El 15 de septiembre, los alemanes que protegen las poblaciones de Flers y Courcelette se encuentran apostados en sus trincheras, dispuestos a rechazar el ataque aliado que se prevé que está a punto de comenzar, pues ha cesado bruscamente la preparación artillera.
Confiados en la seguridad que les proporciona el parapeto, creen que, como viene siendo habitual, no tendrán dificultad para segar con sus ametralladoras las filas enemigas.
Pero los soldados germanos de primera línea comienzan a escuchar un extraño rumor, acompañado de agudos chirridos, que se hace cada vez más audible. Los alemanes dejan de disparar cuando, de repente, alcanzan a ver unos enormes monstruos de hierro que se dirigen hacia ellos lentamente.
Tras la sorpresa inicial, retoman sus armas y disparan de nuevo, pero esas pesadas máquinas, en las que rebotan las balas, no se detienen. Además, de ellas sobresalen varias ametralladoras que no cesan de escupir fuego. El miedo a ser aplastados en sus trincheras cunde entre los soldados teutones y, aterrorizados, arrojan sus armas y emprenden la huida rápidamente. Detrás de esos reptiles mecánicos, los soldados británicos caminan riendo y gritando, sin acabar de creerse el éxito aplastante del que están siendo testigos.
Esta había sido la aparición estelar del tanque en los campos de batalla, un ingenio nacido un año antes en la mente de un imaginativo corresponsal de guerra, que había propuesto al gobierno británico la construcción de un «acorazado terrestre». La idea fue en un principio desechada, pero el siempre clarividente Churchill desvió fondos públicos para financiar el proyecto. El fruto fue el carro de combate; con el objetivo de confundir a los espías, las primeras unidades enviadas a Francia fueron embaladas con la denominación de «tanques» (tanks) para hacerlos pasar por depósitos de agua destinados a Mesopotamia.
El bautismo de fuego del tanque en la batalla de Flers-Courcelette fue un éxito, al lograr una espectacular penetración de cuatro kilómetros, pero evidenció también sus numerosos defectos de diseño. El tanque se desplazaba a tan solo tres kilómetros por hora, su visibilidad era muy limitada y su escasa maniobrabilidad forzaba a su abandono en caso de caer en una zanja. Aún así, el efecto psicológico sobre el enemigo, tal como hemos visto, sería demoledor.
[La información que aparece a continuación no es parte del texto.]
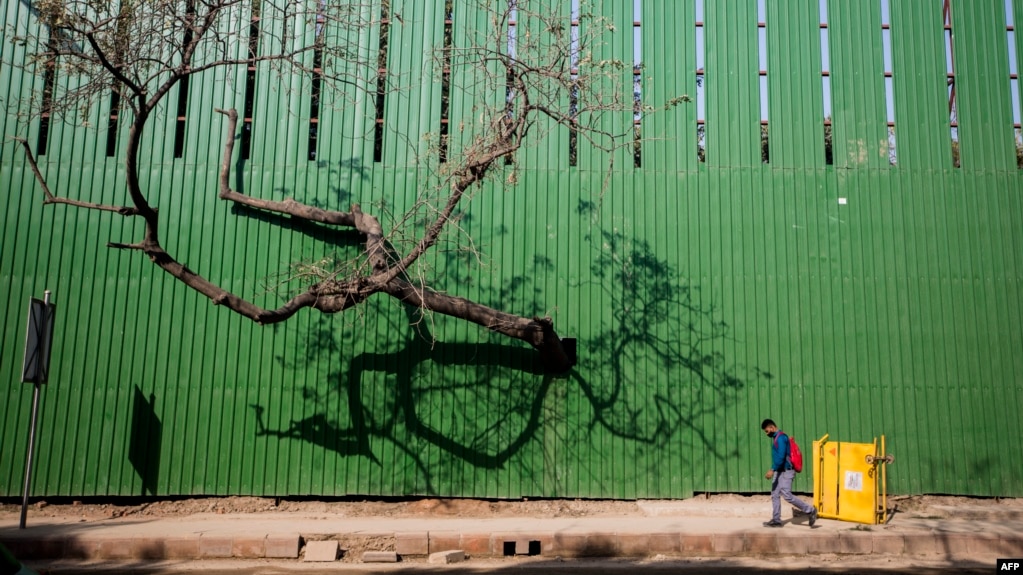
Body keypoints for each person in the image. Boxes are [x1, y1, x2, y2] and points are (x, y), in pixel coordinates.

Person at [761, 418, 818, 527]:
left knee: (786, 494)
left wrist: (772, 469)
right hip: (779, 470)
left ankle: (810, 510)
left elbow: (782, 456)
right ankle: (776, 520)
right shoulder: (777, 437)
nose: (766, 434)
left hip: (786, 471)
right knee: (775, 494)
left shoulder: (781, 438)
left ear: (772, 427)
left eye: (767, 431)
La infantería británica se apresta para lanzar un ataque en Morval, el 25 de septiembre de 1916.
Ese día quedó demostrado que el tanque podía ser el arma que se estaba buscando para romper el estancamiento del frente occidental. De todos modos, su utilización en el Somme no dejó de ser anecdótica, puesto que solo llegaron a primera línea 49 tanques, de los que únicamente 21 entraron en combate, una cantidad insuficiente para afectar al rumbo general de la batalla. La decisión de mostrar este arma secreta antes de disponer de una fuerza capaz de lograr una ruptura del frente le supuso duras críticas a Douglas Haig, puesto que acababan de descubrir sus cartas a los alemanes, dándoles así tiempo para reaccionar. A la vista del éxito del tanque en su primera intervención, Haig solicitó en envío de mil unidades más, pero mientras tanto tendría que continuar la batalla con los medios de que disponía.
El carro de combate había mostrado el camino a seguir para superar la frustrante guerra de trincheras, pero aún era muy pronto para que esta innovación pudiera convertirse en un agente decisivo en la marcha de la contienda. No sería hasta el 20 de noviembre de 1917, en la batalla de Cambrai, cuando los tanques, utilizados de forma masiva, pudieron exhibir todo su potencial en el campo de batalla.
Los rostros escépticos de estos soldados neozelandeses, atrincherados en el sector de Flers en septiembre de 1916, denotan ya poca confianza en el resultado final de la batalla.